Wendy Langston, the owner of Everything Home Design, knows the value of right-sizing for her clients and starts by asking questions.

"When planning a new home or remodel, there's some critical things to consider to ensure that we right-size the home and don't build a home or design a home that's too large. Specifically, we want to understand your lifestyle, the function of the space and projections on how the home might suit you, moving forward in time," said Langston.

An architect or designer can suggest ideas that fit into your lifestyle, as well as your space. But first they need to know exactly what your lifestyle entails. Wendy uses a detailed questionnaire.

It allows us to look at everything from the demographic of the folks who might be using the home, to their lifestyle, how their hobbies are, how they like to entertain, what kind of clutter tolerance they might have, concerns or opportunities for using low-maintenance products, if they have dogs or small children, grandchildren. So through this lifestyle questionnaire, we're really able to get a lot of answers that then help us guide our planning for the home design.

With that detailed knowledge of your household and your needs, your designer is now ready to help you make the most of your upgrade.

"A well-thought out remodel can expand your space in your home thoughtfully to make it more livable for you, and can also increase your house's resale value," said Hicks.

Mark Einselen, the residential designer at Old Town Design Group, suggests willingness to make adjustments to your vision to really get the best use of your space.

"A lot of times, people want like a really big grand first impression in the foyer, but that space may not be used that frequently. And so you can cut out unused space and re-appropriate that space in your living space, so your foyer might be a little bit smaller but then your living area is larger and that's the space you're actually going to use," said Einselen.

And when you're thinking about upgrading those less glamorous spaces in your home, like utility closets and pantries, our experts agree that it's good to go big.

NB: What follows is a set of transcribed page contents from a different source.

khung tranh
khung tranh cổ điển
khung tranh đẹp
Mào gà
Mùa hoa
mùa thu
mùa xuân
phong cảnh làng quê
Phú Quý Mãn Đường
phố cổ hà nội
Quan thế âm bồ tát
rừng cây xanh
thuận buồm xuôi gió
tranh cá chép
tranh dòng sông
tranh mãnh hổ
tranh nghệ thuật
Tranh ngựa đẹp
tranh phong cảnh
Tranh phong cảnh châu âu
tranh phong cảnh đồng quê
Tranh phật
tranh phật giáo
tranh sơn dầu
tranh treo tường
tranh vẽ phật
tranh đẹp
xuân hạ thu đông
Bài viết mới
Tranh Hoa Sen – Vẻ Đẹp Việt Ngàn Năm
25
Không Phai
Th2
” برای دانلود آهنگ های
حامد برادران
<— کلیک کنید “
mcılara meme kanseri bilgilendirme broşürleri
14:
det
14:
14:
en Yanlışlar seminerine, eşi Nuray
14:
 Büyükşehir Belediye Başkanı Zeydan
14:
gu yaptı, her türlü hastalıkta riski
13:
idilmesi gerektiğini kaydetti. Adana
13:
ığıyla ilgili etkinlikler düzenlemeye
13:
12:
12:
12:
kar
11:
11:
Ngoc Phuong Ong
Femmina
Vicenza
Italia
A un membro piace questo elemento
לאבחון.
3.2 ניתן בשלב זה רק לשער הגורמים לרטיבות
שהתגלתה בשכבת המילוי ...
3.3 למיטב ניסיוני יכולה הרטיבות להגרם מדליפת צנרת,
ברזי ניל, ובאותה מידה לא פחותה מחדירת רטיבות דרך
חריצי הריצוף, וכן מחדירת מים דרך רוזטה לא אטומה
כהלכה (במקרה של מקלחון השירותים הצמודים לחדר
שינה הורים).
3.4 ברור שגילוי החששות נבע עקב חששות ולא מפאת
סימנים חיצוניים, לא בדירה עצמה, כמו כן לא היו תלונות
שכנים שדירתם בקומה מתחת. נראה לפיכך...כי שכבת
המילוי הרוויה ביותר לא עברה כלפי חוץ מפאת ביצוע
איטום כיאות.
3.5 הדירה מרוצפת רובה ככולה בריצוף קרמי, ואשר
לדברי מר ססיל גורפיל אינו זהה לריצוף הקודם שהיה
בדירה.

"When designing a home, clients sometimes are afraid to go big in areas like closet space, and it might not be so much afraid as that they haven't considered the needs for storage," said Langston.

An area that you shouldn't be afraid to go big in is, I think, maybe your mechanical/utility/storage space. You might not want the biggest laundry room but it's a space that you'll use, maybe not every day but at least every week and you can use it for different projects too, so no one really regrets having that extra space there.